● TASK DETAILS: Reproduce the listing verbatim, from the line with "Which side of the body of man" to the line with "Answer: back", both included.

● DATA RECORDS:
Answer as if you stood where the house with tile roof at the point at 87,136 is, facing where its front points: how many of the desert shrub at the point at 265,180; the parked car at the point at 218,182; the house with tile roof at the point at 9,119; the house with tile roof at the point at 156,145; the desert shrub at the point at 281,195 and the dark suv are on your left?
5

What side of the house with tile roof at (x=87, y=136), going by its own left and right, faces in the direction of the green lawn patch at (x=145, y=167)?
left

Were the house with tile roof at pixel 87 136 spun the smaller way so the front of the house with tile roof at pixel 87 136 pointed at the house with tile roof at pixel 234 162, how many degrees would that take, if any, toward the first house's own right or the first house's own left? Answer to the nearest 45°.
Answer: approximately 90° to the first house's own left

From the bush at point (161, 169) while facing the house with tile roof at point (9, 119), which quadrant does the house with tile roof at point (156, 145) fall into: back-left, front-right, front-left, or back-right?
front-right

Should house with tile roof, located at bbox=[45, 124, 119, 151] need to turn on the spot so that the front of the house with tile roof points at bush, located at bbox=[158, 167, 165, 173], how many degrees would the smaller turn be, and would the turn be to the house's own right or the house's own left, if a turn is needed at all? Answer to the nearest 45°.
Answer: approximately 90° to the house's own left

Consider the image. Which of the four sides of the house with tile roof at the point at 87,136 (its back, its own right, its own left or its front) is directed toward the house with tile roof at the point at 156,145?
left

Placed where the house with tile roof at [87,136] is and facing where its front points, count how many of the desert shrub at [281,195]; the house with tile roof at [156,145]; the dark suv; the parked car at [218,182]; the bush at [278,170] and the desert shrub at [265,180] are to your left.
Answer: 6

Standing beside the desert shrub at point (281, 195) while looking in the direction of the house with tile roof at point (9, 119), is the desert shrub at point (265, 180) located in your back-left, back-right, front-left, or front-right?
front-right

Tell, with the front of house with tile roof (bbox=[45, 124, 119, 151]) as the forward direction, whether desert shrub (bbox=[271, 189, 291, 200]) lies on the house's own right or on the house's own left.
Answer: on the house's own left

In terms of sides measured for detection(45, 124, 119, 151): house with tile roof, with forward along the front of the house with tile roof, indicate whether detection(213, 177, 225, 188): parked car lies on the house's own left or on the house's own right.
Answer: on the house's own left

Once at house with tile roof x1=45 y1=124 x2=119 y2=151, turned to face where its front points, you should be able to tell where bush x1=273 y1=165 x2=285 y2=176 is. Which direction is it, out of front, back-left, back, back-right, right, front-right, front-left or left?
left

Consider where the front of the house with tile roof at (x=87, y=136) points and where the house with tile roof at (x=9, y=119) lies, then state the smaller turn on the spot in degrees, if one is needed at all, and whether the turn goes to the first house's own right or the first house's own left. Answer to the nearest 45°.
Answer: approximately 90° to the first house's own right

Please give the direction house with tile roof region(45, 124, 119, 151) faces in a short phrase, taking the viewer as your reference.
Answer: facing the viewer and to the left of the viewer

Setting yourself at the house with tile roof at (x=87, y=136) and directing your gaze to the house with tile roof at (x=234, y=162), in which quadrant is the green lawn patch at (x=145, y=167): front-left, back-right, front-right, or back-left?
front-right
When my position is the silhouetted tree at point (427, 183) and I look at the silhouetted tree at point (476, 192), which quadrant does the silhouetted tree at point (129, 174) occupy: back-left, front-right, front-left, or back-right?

---

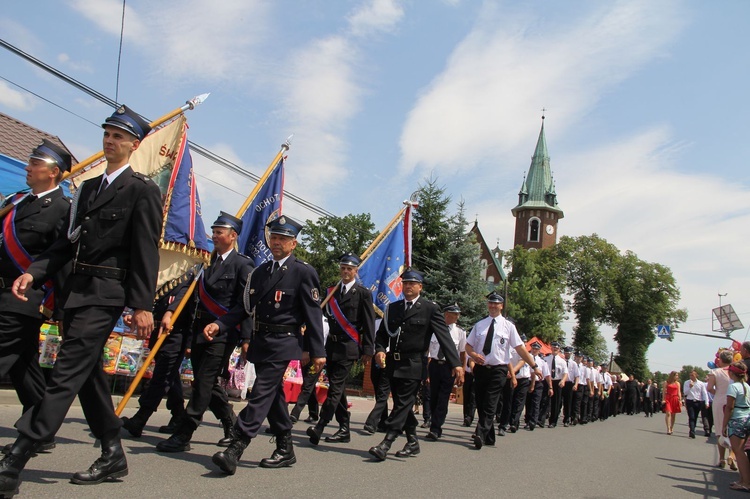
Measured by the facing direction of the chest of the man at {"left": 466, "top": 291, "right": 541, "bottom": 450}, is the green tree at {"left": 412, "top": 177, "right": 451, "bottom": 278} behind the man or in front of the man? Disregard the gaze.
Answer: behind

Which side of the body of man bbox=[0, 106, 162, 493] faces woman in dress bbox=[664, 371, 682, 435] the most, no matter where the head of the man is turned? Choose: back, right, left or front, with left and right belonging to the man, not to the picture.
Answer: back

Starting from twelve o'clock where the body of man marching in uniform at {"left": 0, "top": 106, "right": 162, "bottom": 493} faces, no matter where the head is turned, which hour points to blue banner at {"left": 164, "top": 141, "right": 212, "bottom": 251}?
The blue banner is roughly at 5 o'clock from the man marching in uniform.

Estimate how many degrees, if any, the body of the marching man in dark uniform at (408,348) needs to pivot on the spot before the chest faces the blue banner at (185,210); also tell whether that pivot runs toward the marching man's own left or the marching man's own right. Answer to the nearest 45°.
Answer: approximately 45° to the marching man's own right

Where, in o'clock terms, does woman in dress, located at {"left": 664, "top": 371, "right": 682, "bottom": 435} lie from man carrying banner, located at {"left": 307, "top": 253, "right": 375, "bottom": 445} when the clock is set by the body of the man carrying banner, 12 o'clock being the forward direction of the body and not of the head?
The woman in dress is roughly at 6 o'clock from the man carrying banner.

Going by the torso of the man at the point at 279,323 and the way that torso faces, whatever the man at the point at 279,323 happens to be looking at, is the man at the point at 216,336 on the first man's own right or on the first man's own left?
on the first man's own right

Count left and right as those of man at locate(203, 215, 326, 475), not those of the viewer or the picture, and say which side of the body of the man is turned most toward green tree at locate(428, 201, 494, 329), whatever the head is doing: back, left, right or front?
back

● RESULT:
Which side of the body of man bbox=[0, 106, 162, 493] faces woman in dress bbox=[664, 371, 682, 435] the most, no matter where the head of the man is turned? Choose: back, right, left or front, with left and right belonging to the man, not to the picture.
Answer: back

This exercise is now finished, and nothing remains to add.